Żyjemy jednak w społeczeństwach postchrześcijańskich, w których zachowanie zdrowia i ziemskiego życia jest najczęściej wynoszone na piedestał absolutnie najwyższej wartości. Najłatwiej wzbudzić w ludziach posłuszeństwo poprzez paraliżujący myślenie lęk, nieustannie strasząc ciężką chorobą bądź śmiercią. To działa – przekonali się decydenci w ciągu ostatniego roku. Ludzie naprawdę uwierzyli, że długotrwałe zasłanianie dróg oddechowych jest dla nich korzystne, przyjmowanie zastrzyku co pół roku uchroni przed koniecznością pójścia do szpitala i zgonem a certyfikat covidowy zapewni bezpieczne podróżowanie, chociaż szczepionka nie zapobiega ani zakażeniom, ani samej chorobie. Gdy liczby zakażeń, hospitalizacji, będących w użyciu respiratorów nie robią już wrażenia, bo spadają do niewielkiego poziomu, pojawia się jak na zawołanie nowy wariant wirusa – znacznie groźniejszy niż dotychczasowe. Trzeba będzie przyjąć kolejny zastrzyk – i tak dalej…

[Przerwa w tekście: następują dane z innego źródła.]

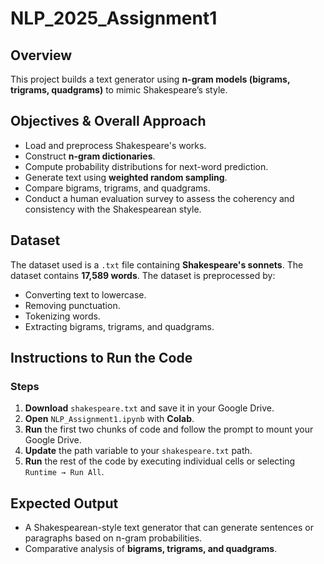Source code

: # NLP_2025_Assignment1

## Overview
This project builds a text generator using **n-gram models (bigrams, trigrams, quadgrams)** to mimic Shakespeare’s style.

## Objectives & Overall Approach
- Load and preprocess Shakespeare's works.
- Construct **n-gram dictionaries**.
- Compute probability distributions for next-word prediction.
- Generate text using **weighted random sampling**.
- Compare bigrams, trigrams, and quadgrams.
- Conduct a human evaluation survey to assess the coherency and consistency with the Shakespearean style.

## Dataset
The dataset used is a `.txt` file containing **Shakespeare's sonnets**. The dataset contains **17,589 words**. The dataset is preprocessed by:
- Converting text to lowercase.
- Removing punctuation.
- Tokenizing words.
- Extracting bigrams, trigrams, and quadgrams.

## Instructions to Run the Code

### Steps
1. **Download** `shakespeare.txt` and save it in your Google Drive.
2. **Open** `NLP_Assignment1.ipynb` with **Colab**.
3. **Run** the first two chunks of code and follow the prompt to mount your Google Drive.
4. **Update** the path variable to your `shakespeare.txt` path.
5. **Run** the rest of the code by executing individual cells or selecting `Runtime → Run All`. 

## Expected Output
- A Shakespearean-style text generator that can generate sentences or paragraphs based on n-gram probabilities.
- Comparative analysis of **bigrams, trigrams, and quadgrams**.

Ten globalny społeczny eksperyment jest groźny sam w sobie, z wielu powodów. Zablokowanie zwyczajnych procedur medycznych przyniosło błyskawiczny efekt w postaci wielu dziesiątków tysięcy tak zwanych nadmiarowych zgonów w ciągu zaledwie roku. Nastąpił paraliż wielu sektorów gospodarki i uwiąd systemu edukacji. Wciąż ograniczany jest dostęp wiernych do praktyk religijnych. Państwo zadłuża się w sprinterskim tempie.
Pod względem nasilenia reżimu sanitarnego zbliżamy się właśnie do czerwonej linii. Ze strony osób publicznych – na przykład członków rady medycznej przy premierze bądź urzędników państwowych czy polityków – pojawiają coraz częściej sugestie o ewentualnym wprowadzeniu przymusu szczepieniowego. To już zwiastuny działań totalitarnych. Władze zachęcone sukcesem w ustawicznym przesuwaniu granic, postanowiły najwyraźniej sprawdzić, jak mocno mogą jeszcze zawęzić obszar ludzkiej wolności. Rozgrzewkę stanowi reglamentowanie wstępu na imprezy czy do niektórych instytucji tylko dla osób zaszczepionych, a także selekcjonowanie uczestników wydarzeń publicznych na zaszczepionych i pozostałych. Nieustannie trwa festiwal wysyłania w eter sugestii, że to sceptycy będą odpowiedzialni za ewentualną kolejną falę zakażeń. Tymczasem z „wyszczepionego” Izraela dochodzą wieści, że aż połowa zakażonych mutacją Delta to ci, którzy już przyjęli cudowne zastrzyki. Usłyszymy jakieś wytłumaczenie czy sprawa zostanie przemilczana? Nadążanie z aktualną narracją za nieubłaganymi faktami jest dla rządzących coraz trudniejsze.